## [Working data]
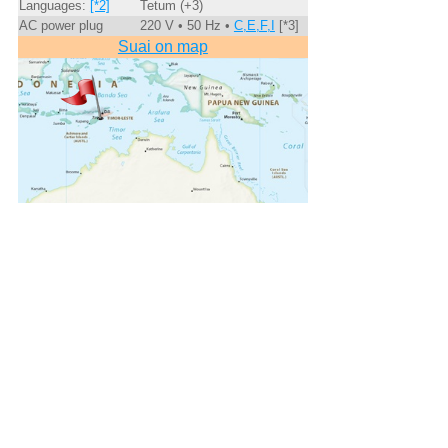
Languages:
[*2]
Tetum (+3)
AC power plug
220 V • 50 Hz •
C,E,F,I
[*3]
Suai on map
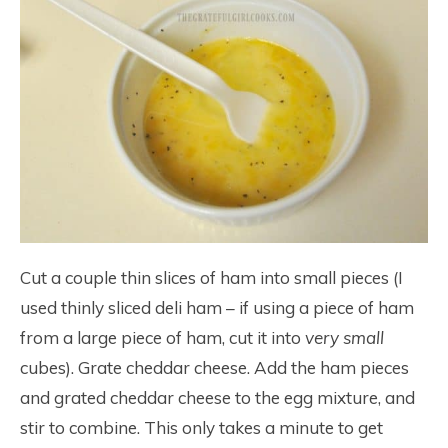
Cut a couple thin slices of ham into small pieces (I
used thinly sliced deli ham – if using a piece of ham
from a large piece of ham, cut it into
very small
cubes). Grate cheddar cheese. Add the ham pieces
and grated cheddar cheese to the egg mixture, and
stir to combine. This only takes a minute to get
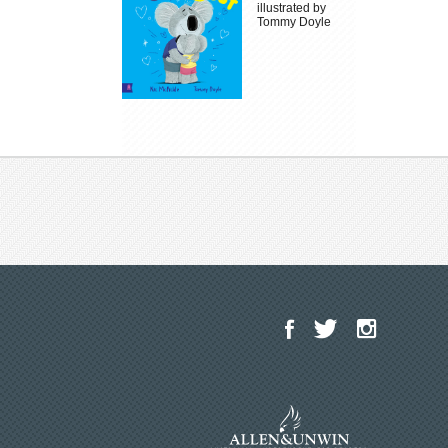
illustrated by
Tommy Doyle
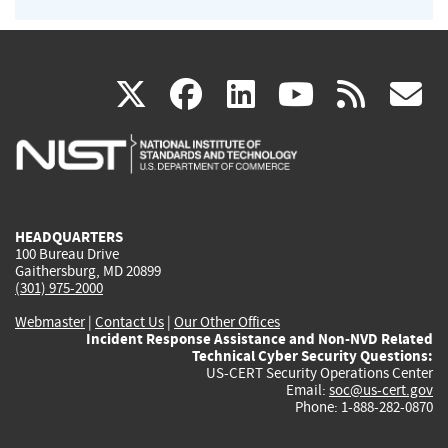
(link
(link
(link
(link
(
X
facebook
linkedin
youtu
rss
g
is
is
is
is
i
external)
external)
external)
external)
e
HEADQUARTERS
100 Bureau Drive
Gaithersburg, MD 20899
(301) 975-2000
Webmaster
|
Contact Us
|
Our Other Offices
Incident Response Assistance and Non-NVD Related
Technical Cyber Security Questions:
US-CERT Security Operations Center
Email:
soc@us-cert.gov
Phone: 1-888-282-0870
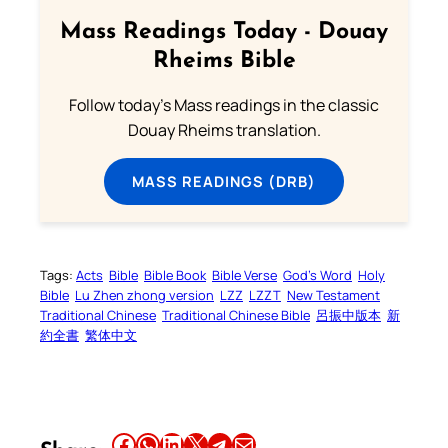
Mass Readings Today - Douay
Rheims Bible
Follow today's Mass readings in the classic
Douay Rheims translation.
MASS READINGS (DRB)
Tags:
Acts
Bible
Bible Book
Bible Verse
God’s Word
Holy
Bible
Lu Zhen zhong version
LZZ
LZZT
New Testament
Traditional Chinese
Traditional Chinese Bible
呂振中版本
新
約全書
繁体中文
Share this article on Facebook
Share this article on WhatsApp
Share this article on LinkedIn
Share this article on X
Share this article on Telegram
Email this Article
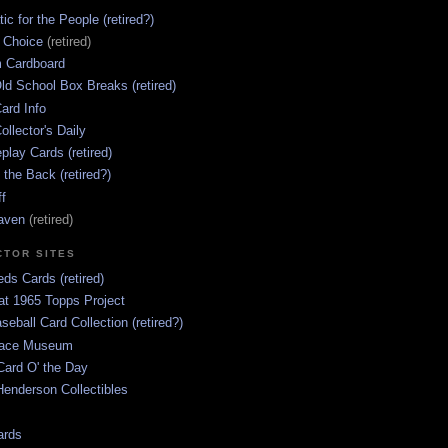
ic for the People (retired?)
s Choice
(retired)
 Cardboard
ld School Box Breaks (retired)
ard Info
ollector's Daily
lay Cards (retired)
 the Back (retired?)
ff
aven
(retired)
CTOR SITES
ds Cards (retired)
at 1965 Topps Project
aseball Card Collection (retired?)
race Museum
Card O' the Day
enderson Collectibles
ards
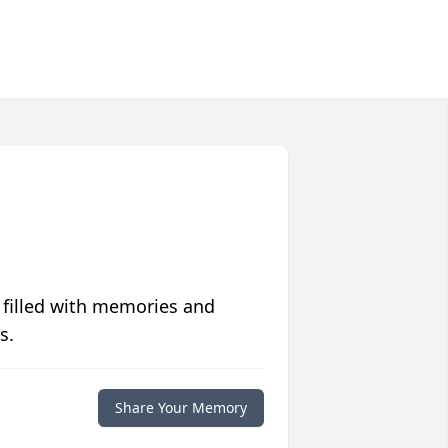
 filled with memories and
s.
Share Your Memory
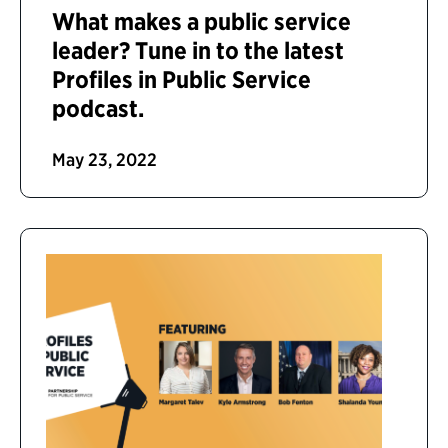
What makes a public service
leader? Tune in to the latest
Profiles in Public Service
podcast.
May 23, 2022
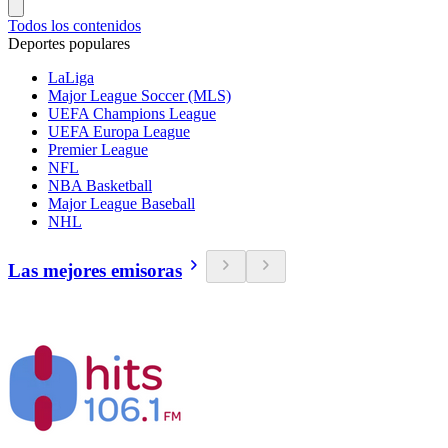
Todos los contenidos
Deportes populares
LaLiga
Major League Soccer (MLS)
UEFA Champions League
UEFA Europa League
Premier League
NFL
NBA Basketball
Major League Baseball
NHL
Las mejores emisoras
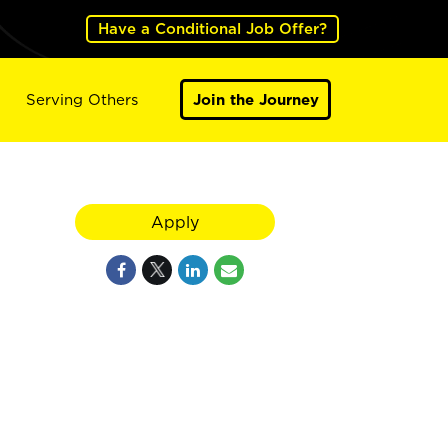
Have a Conditional Job Offer?
Serving Others
Join the Journey
Apply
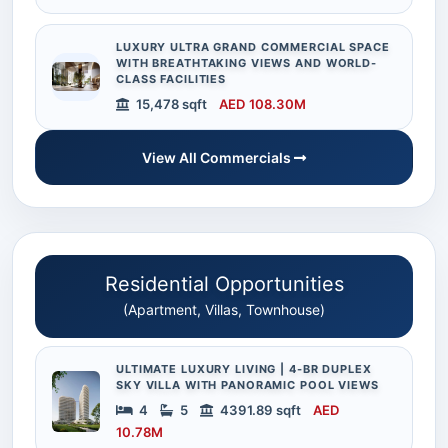
LUXURY ULTRA GRAND COMMERCIAL SPACE
WITH BREATHTAKING VIEWS AND WORLD-
CLASS FACILITIES
15,478 sqft
AED 108.30M
View All Commercials
Residential Opportunities
(Apartment, Villas, Townhouse)
ULTIMATE LUXURY LIVING | 4-BR DUPLEX
SKY VILLA WITH PANORAMIC POOL VIEWS
4
5
4391.89 sqft
AED
10.78M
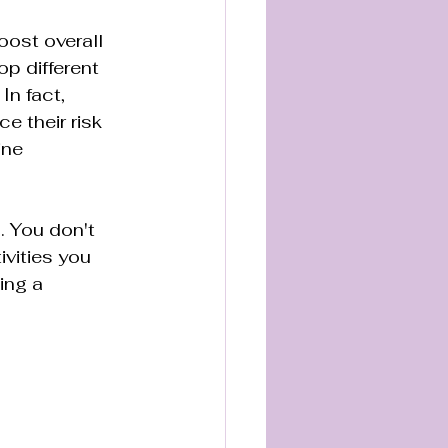
oost overall 
p different 
n fact, 
e their risk 
ine 
. You don't 
vities you 
ing a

## [Assignment]
Print the text of all the entries above line for line, with no changes. Leave the pictures out.

## [Output of the exercise]
Languages:
[*2]
Tetum (+3)
AC power plug
220 V • 50 Hz •
C,E,F,I
[*3]
Suai on map
Cut a couple thin slices of ham into small pieces (I
used thinly sliced deli ham – if using a piece of ham
from a large piece of ham, cut it into
very small
cubes). Grate cheddar cheese. Add the ham pieces
and grated cheddar cheese to the egg mixture, and
stir to combine. This only takes a minute to get
illustrated by
Tommy Doyle
(link
(link
(link
(link
(
X
facebook
linkedin
youtu
rss
g
is
is
is
is
i
external)
external)
external)
external)
e
HEADQUARTERS
100 Bureau Drive
Gaithersburg, MD 20899
(301) 975-2000
Webmaster
|
Contact Us
|
Our Other Offices
Incident Response Assistance and Non-NVD Related
Technical Cyber Security Questions:
US-CERT Security Operations Center
Email:
soc@us-cert.gov
Phone: 1-888-282-0870
Mass Readings Today - Douay
Rheims Bible
Follow today's Mass readings in the classic
Douay Rheims translation.
MASS READINGS (DRB)
Tags:
Acts
Bible
Bible Book
Bible Verse
God’s Word
Holy
Bible
Lu Zhen zhong version
LZZ
LZZT
New Testament
Traditional Chinese
Traditional Chinese Bible
呂振中版本
新
約全書
繁体中文
Share this article on Facebook
Share this article on WhatsApp
Share this article on LinkedIn
Share this article on X
Share this article on Telegram
Email this Article
ic for the People (retired?)
s Choice
(retired)
 Cardboard
ld School Box Breaks (retired)
ard Info
ollector's Daily
lay Cards (retired)
 the Back (retired?)
ff
aven
(retired)
CTOR SITES
ds Cards (retired)
at 1965 Topps Project
aseball Card Collection (retired?)
race Museum
Card O' the Day
enderson Collectibles
ards
 filled with memories and
s.
Share Your Memory
What makes a public service
leader? Tune in to the latest
Profiles in Public Service
podcast.
May 23, 2022
Todos los contenidos
Deportes populares
LaLiga
Major League Soccer (MLS)
UEFA Champions League
UEFA Europa League
Premier League
NFL
NBA Basketball
Major League Baseball
NHL
Las mejores emisoras
Have a Conditional Job Offer?
Serving Others
Join the Journey
Apply
LUXURY ULTRA GRAND COMMERCIAL SPACE
WITH BREATHTAKING VIEWS AND WORLD-
CLASS FACILITIES
15,478 sqft
AED 108.30M
View All Commercials
Residential Opportunities
(Apartment, Villas, Townhouse)
ULTIMATE LUXURY LIVING | 4-BR DUPLEX
SKY VILLA WITH PANORAMIC POOL VIEWS
4
5
4391.89 sqft
AED
10.78M
oost overall 
p different 
n fact, 
e their risk 
ine 
. You don't 
vities you 
ing a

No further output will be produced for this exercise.